Mendadak Dilamar Bocil

"Atika, Papa akan menikahkanmu dengan pria pilihan Papa dan Mami. Sekarang dia dalam perjalanan ke sini untuk melamarmu."

Niat hati ingin menyapa ayahnya yang terbaring lemah karena stroke yang melanda tubuhnya, Atika justru dikejutkan dengan ucapan yang tak pernah disangka olehnya.

Mencoba meredam rasa terkejutnya, Atika menghampiri ayahnya, dan duduk di sampingnya. Tangan wanita itu sigap menyentuh tangan sang ayah, dan memijatnya dengan halus.

"Pa, Tika tahu, kalau Papa kepikiran sama umur Tika yang udah gak muda lagi, tapi, ini terlalu cepat dan tiba-tiba. Tika perlu mengenal pria itu lebih dulu, Pa." ucap Tika, menatap sosok ayahnya dengan sendu. 

"Jangan khawatir, pria itu orang baik-baik. Mami dan ibunya dulu sahabat dekat, jadi kamu gak perlu khawatir dengan asal-usul keluarganya," kata ayahnya berusaha menenangkan.

Tetapi yang terjadi sebaliknya. Atika justru semakin tak tenang mengetahui bahwa calon suami pilihan ayahnya adalah anak dari sahabat Mami Anyelir.

Atika pernah membayangkan bahwa pernikahan adalah salah satu pintu gerbang kebebasannya dari neraka yang dibuat Mami Anyelir dan Cindy, ibu dan adik tirinya. Karena itu pulalah dulu Atika mengerahkan seluruh upaya untuk memperjuangkan hubungannya dengan Daffa, mantannya. Tetapi saat Daffa mengecewakannya, Atika tak pernah berani berkhayal lagi tentang pernikahan.
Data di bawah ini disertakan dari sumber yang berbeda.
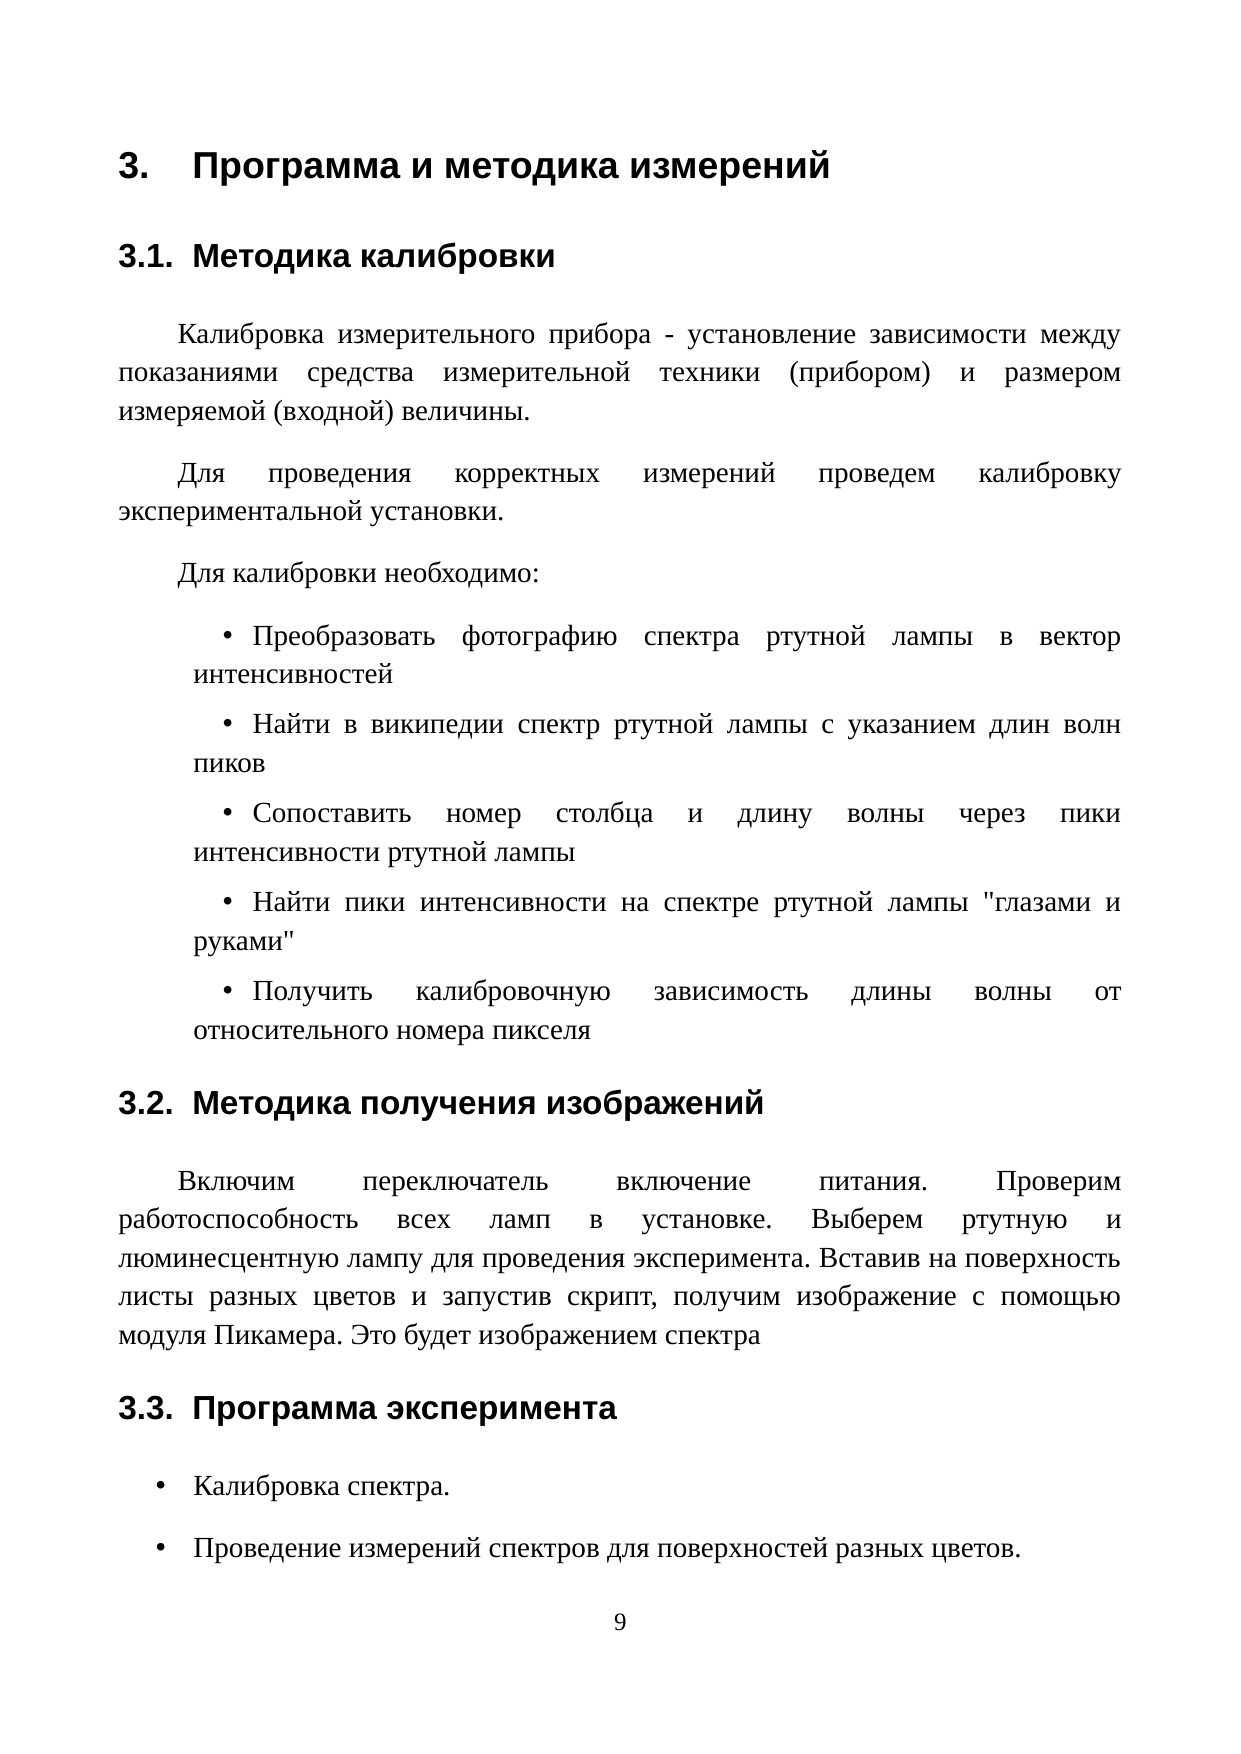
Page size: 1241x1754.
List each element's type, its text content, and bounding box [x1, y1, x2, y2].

subtitle Методика калибровки [118, 236, 1122, 274]
subtitle Программа и методика измерений [118, 143, 1122, 186]
list Получить калибровочную зависимость длины волны от относительного номера пикселя [164, 973, 1122, 1046]
list Преобразовать фотографию спектра ртутной лампы в вектор интенсивностей [164, 618, 1122, 690]
subtitle Методика получения изображений [118, 1083, 1122, 1122]
text Для проведения корректных измерений проведем калибровку экспериментальной установки. [118, 455, 1122, 527]
text Включим переключатель включение питания. Проверим работоспособность всех ламп в установке. Выберем ртутную и люминесцентную лампу для проведения эксперимента. Вставив на поверхность листы разных цветов и запустив скрипт, получим изображение с помощью модуля Пикамера. Это будет изображением спектра [118, 1163, 1122, 1351]
subtitle Программа эксперимента [118, 1388, 1122, 1426]
list Калибровка спектра. [156, 1468, 1122, 1501]
text Для калибровки необходимо: [118, 556, 1122, 589]
list Найти в википедии спектр ртутной лампы с указанием длин волн пиков [164, 707, 1122, 779]
list Проведение измерений спектров для поверхностей разных цветов. [156, 1530, 1122, 1563]
list Сопоставить номер столбца и длину волны через пики интенсивности ртутной лампы [164, 796, 1122, 868]
text Калибровка измерительного прибора - установление зависимости между показаниями средства измерительной техники (прибором) и размером измеряемой (входной) величины. [118, 316, 1122, 426]
list Найти пики интенсивности на спектре ртутной лампы "глазами и руками" [164, 884, 1122, 957]
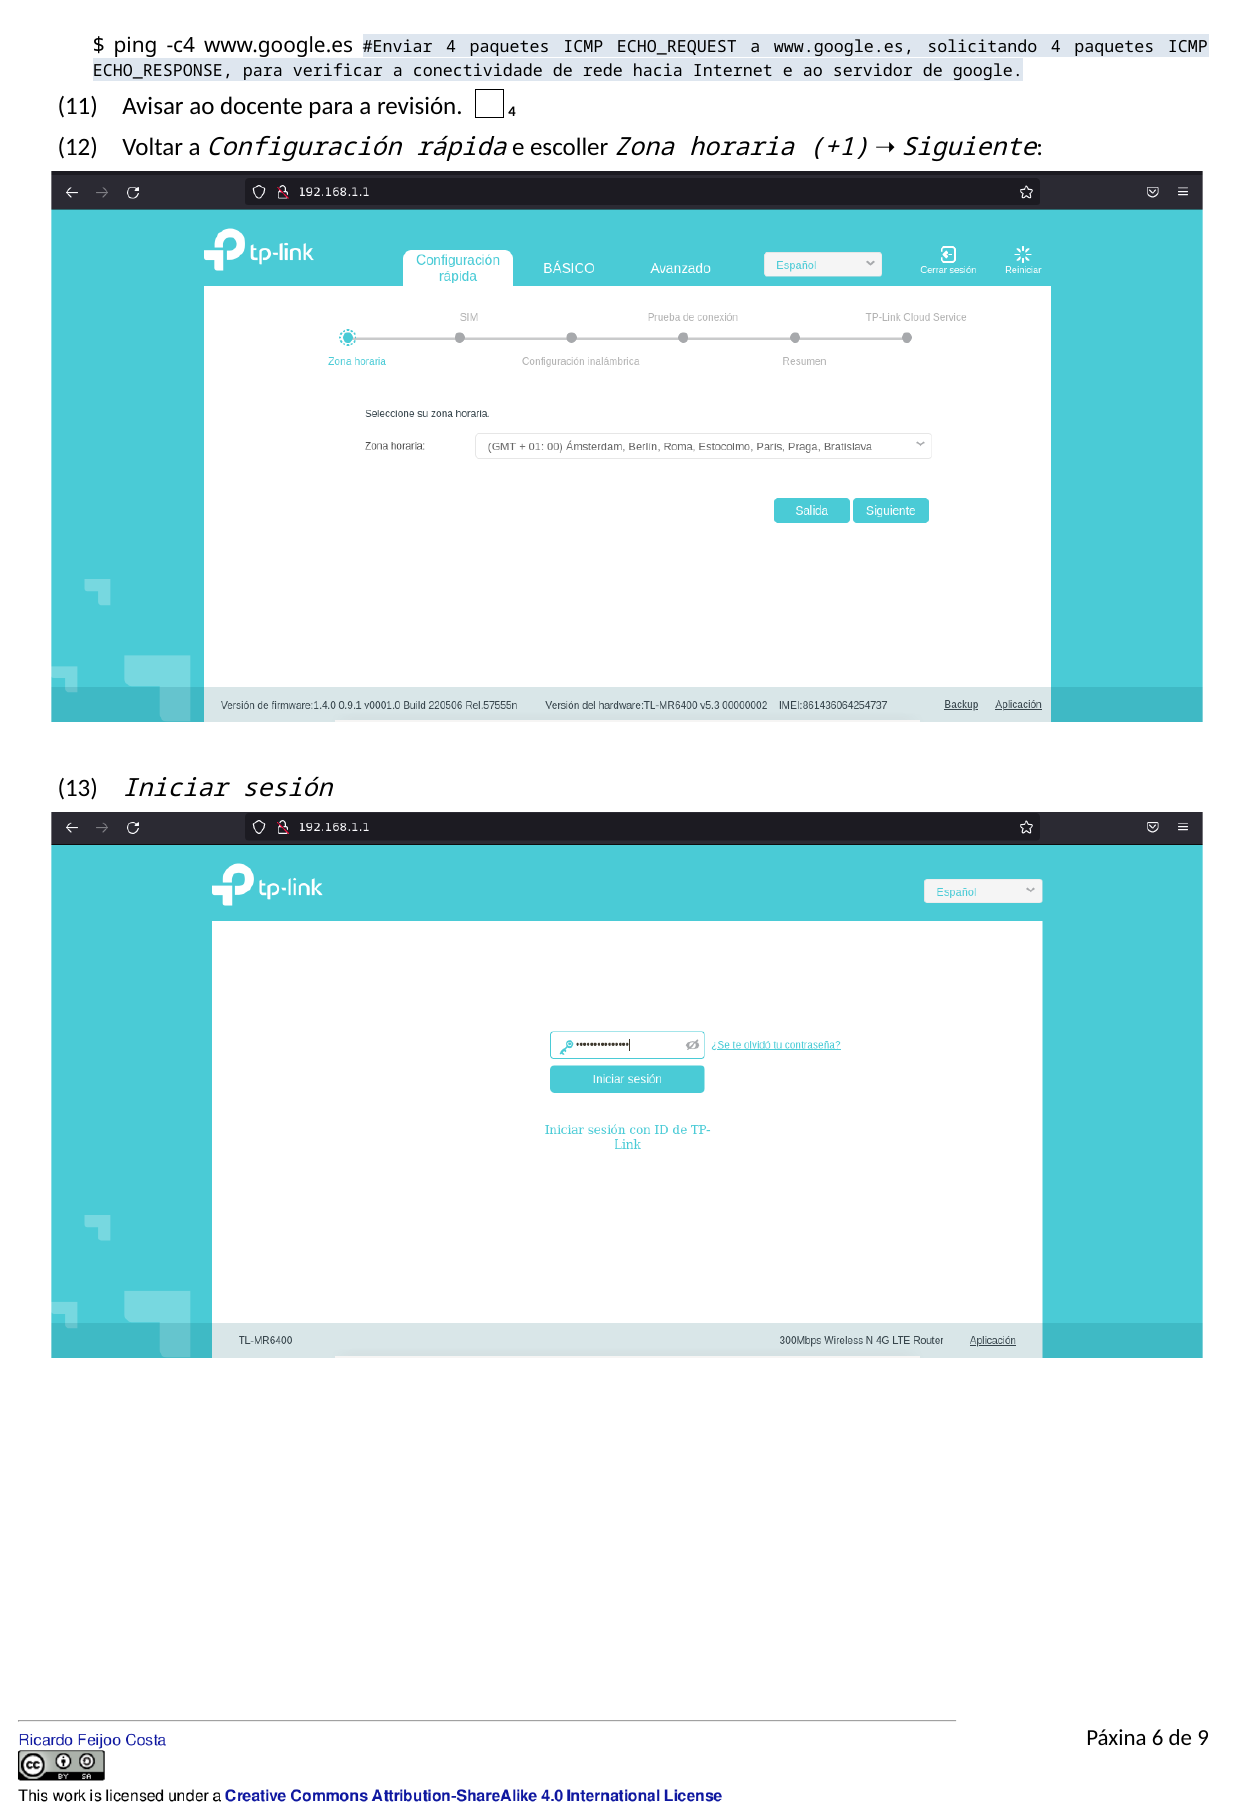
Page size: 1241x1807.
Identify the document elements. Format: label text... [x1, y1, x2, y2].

list $ ping -c4 www.google.es #Enviar 4 paquetes ICMP ECHO_REQUEST a www.google.es, solicitando 4 paquetes ICMP ECHO_RESPONSE, para verificar a conectividade de rede hacia Internet e ao servidor de google. [57, 30, 1209, 81]
list Iniciar sesión [57, 770, 1209, 804]
list Avisar ao docente para a revisión. 4 [57, 90, 1209, 120]
picture [8, 1715, 957, 1806]
list Voltar a Configuración rápida e escoller Zona horaria (+1) ➝ Siguiente: [57, 129, 1209, 163]
picture [51, 812, 1203, 1358]
picture [51, 171, 1203, 722]
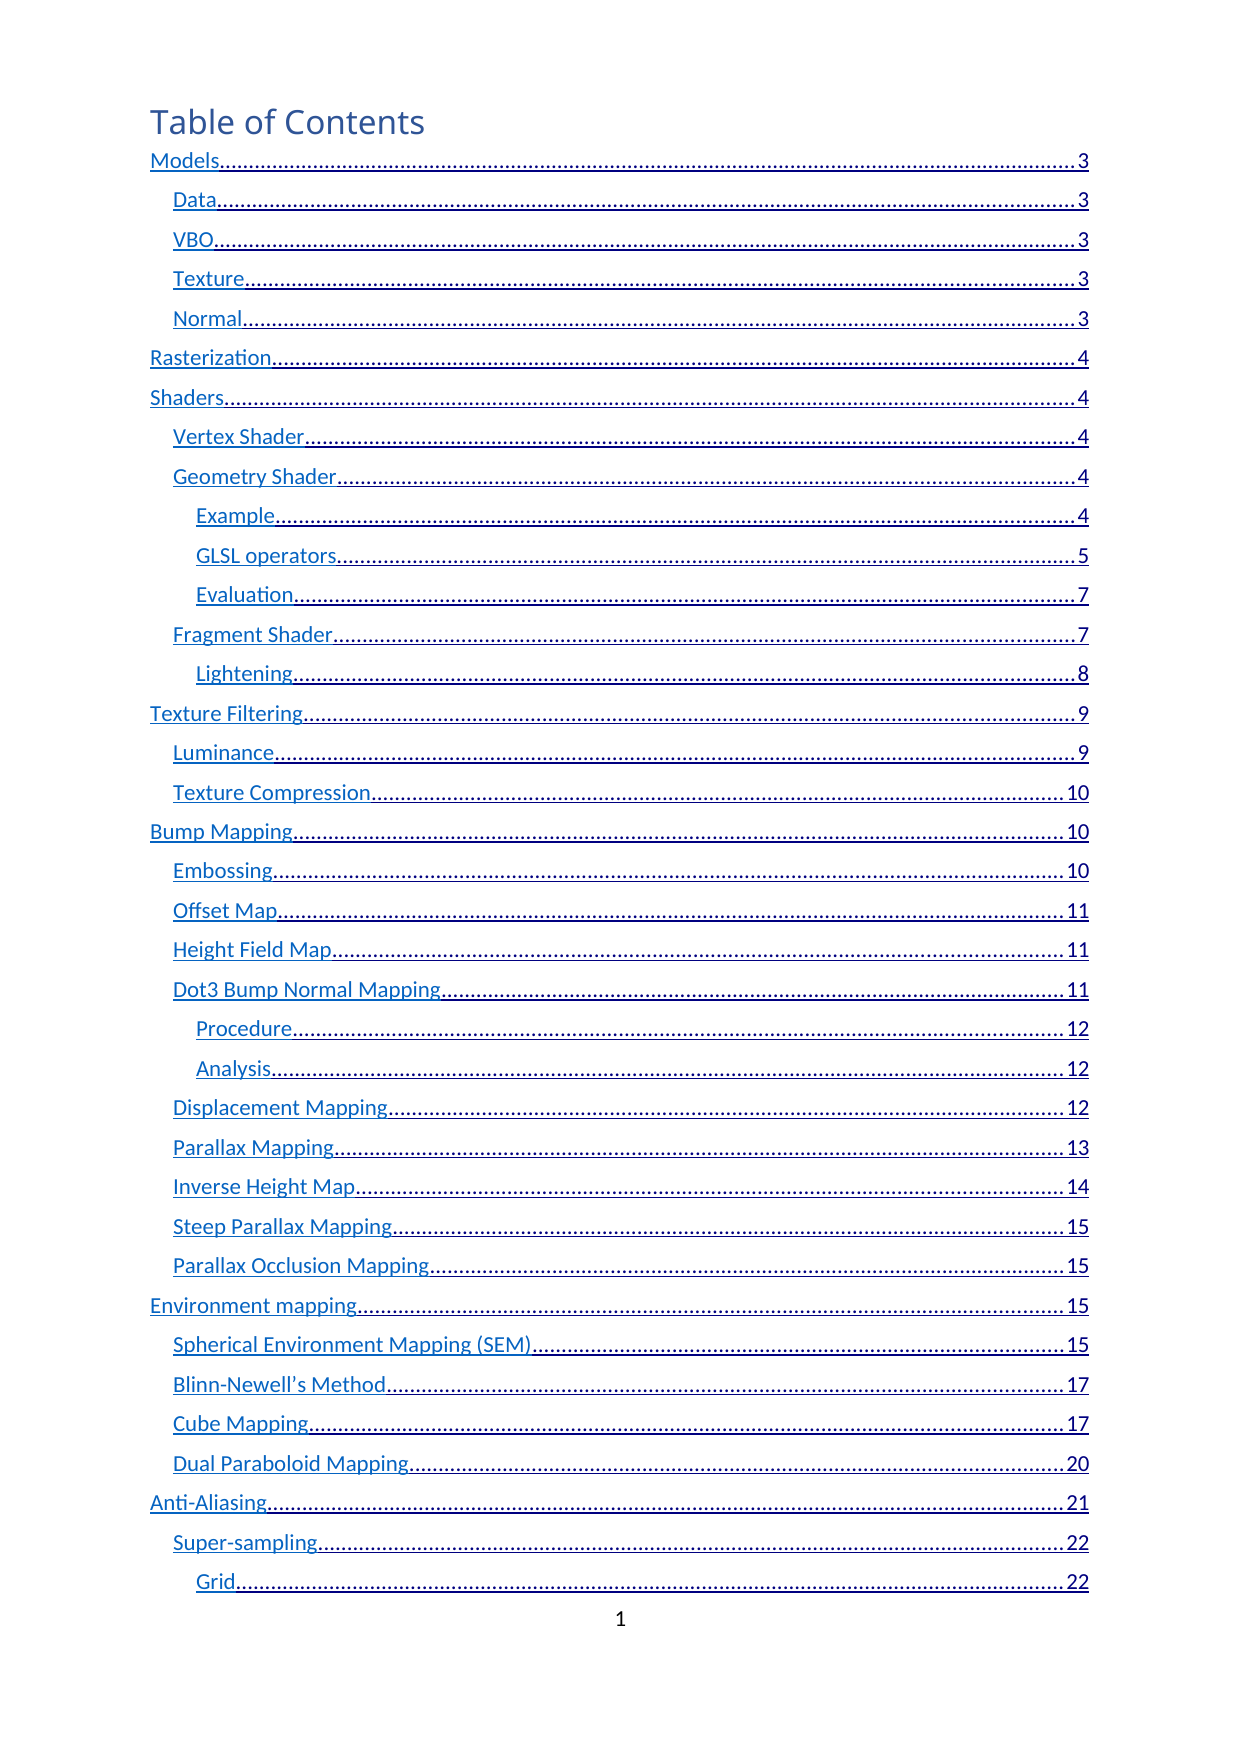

 Mendengar calon suaminya kini adalah orangnya Mami Anyelir, Atika sudah dapat membayangkan ia hanya akan keluar dari mulut harimau untuk kemudian masuk ke dalam lubang buaya.

“Pa, Tika masih ingin merawat Papa sampai sembuh dulu, baru setelah itu Atika berani memikirkan masalah pernikahan,” kilah Atika.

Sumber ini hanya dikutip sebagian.